There are two solutions to this:

1) use offset colours, like specifying to move 10% in Hue off the theme colour.

2) specify all foreground + background colours and admit that this is special and won't conform to any user or distro theming


Number two is the enforced theme I was tslking about. Offset colors can be problematic for a number of reasons. The main one is that you don't know if the color that is generated that way has the right amount of contrast to each of the other colors it appears with and that the end result is something that is visually pleasing.


As an application developer I want for my users a consistent experience, irrelevant of OS or distribution. I understand that.

But, as a user I want for my experience consistent on my os, irrelevant of that different apps are written by different people on different setups. I want consistent icons, I want menus that follow same convention, I want to change text colours and sizes.

The biggest issue is that developers don't want to follow gnome checklist. Instead of that, they hardcode colours and behaviour. They go heavy into 'it works for me'. And then have audacity to complain that world doesn't bend to their will.

Here is a gnome checklist. I wish the open letter stated how their application follows the checklist and was broken by a distribution so that the checklist now includes fails.

https://developer.gnome.org/accessibility-devel-guide/stable...


The way I see it, there are two options here: either require themes to specify colors for many more semantic use cases or give up on themes.

Icon consistency is also just not possible. Any halfway decent application with a properly designed UI will have a set of prominently displayed custon icons for the main commands that make the software what it is. There is no way that these icons can be consistent with whatever random theme you chose to use today.


I have a strong feeling that if custom themes are breaking apps, then those apps are almost certainly in violation of one or more of tables 2-4, 2-5, or 2-6.


Maybe, maybe not. Some apps have no obligation to meet these checklists because they are for tasks that can only be performed by people with no significant visual impairment. I am not claiming that this a common case. But how would e.g. someone with poor eyesight use gimp successfully? Dumb line of business apps that have a simple UI made mostly out of standard widgets have fewer excuses.


As strange as it may seem, blind people can be quite good at resizing images.


There's nothing stopping a graphics toolkit from following the lead of Bootstrap and having N different "semantic tints" with names like "primary", "danger", "done", "busy", "paused", etc.; where the theme designer then gets to define, for their theme, what color "primary" or "danger" will be—but ensures that that color coherently means only that semantic idea throughout the theme. (So if they create a theme where "danger" is blue, then the window close caption-button should have a blue background, the delete-permanently icon should have blue as its primary, etc.)

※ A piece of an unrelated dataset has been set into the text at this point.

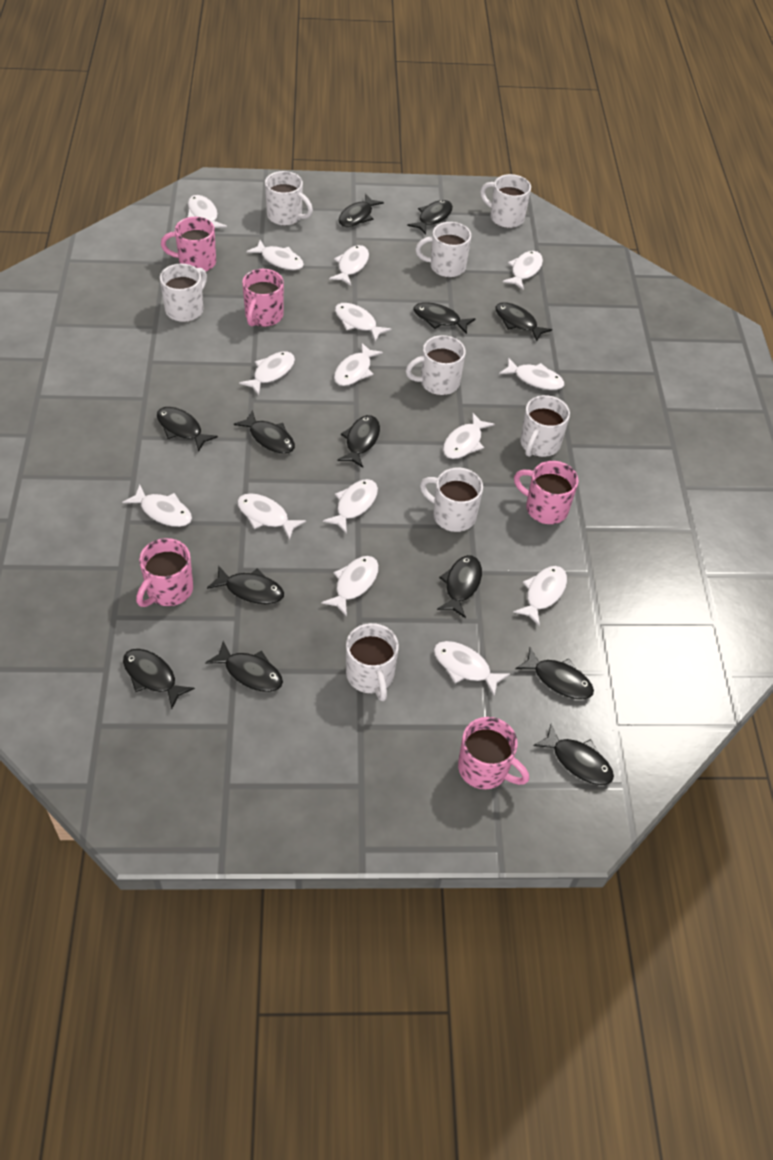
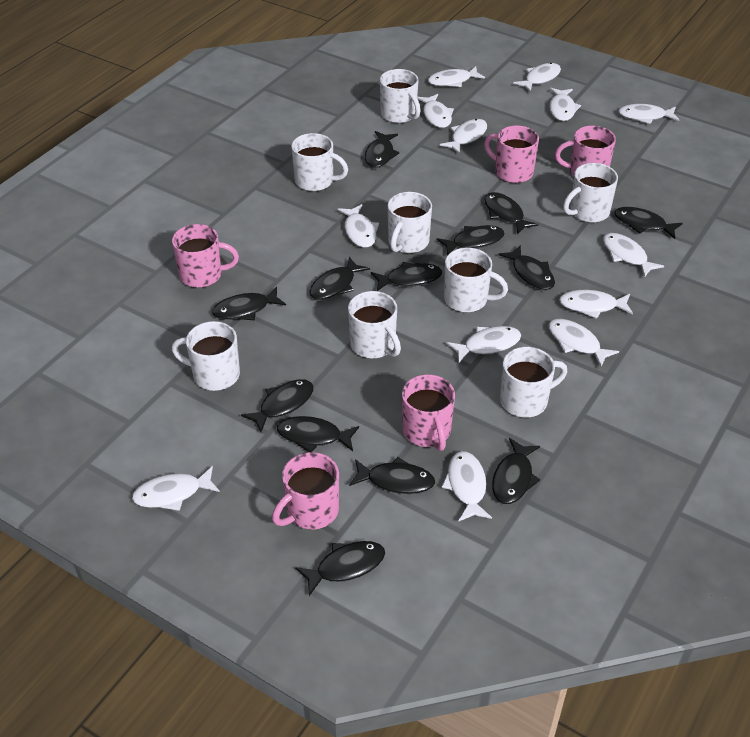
white fish: 15 -> 13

That may be the right approach. But desktop toolkits don't do this.


Or you use the extra distinct highlight or background color the system theme specifies.


That is not enough. What if I need three clearly distinguishable background colors to convey different states for list entries?


Then you should fix your app so it can be used by color-blind users. Aside from that, you should use distinguishable background colors A, B and C specified by the system color theme. It's more likely that its designer has considered accessibility issues than that every single app developer has.


Have you looked at the set of colors that is actually defined by a theme? That is my point: I would use these colors gladly if they were there. They aren't.


If you're reliant on color to convey critical information, then your app is by default already much harder to use for colorblind users. Anyone who feels one needs these extra specific colors really ought to rethink the core design.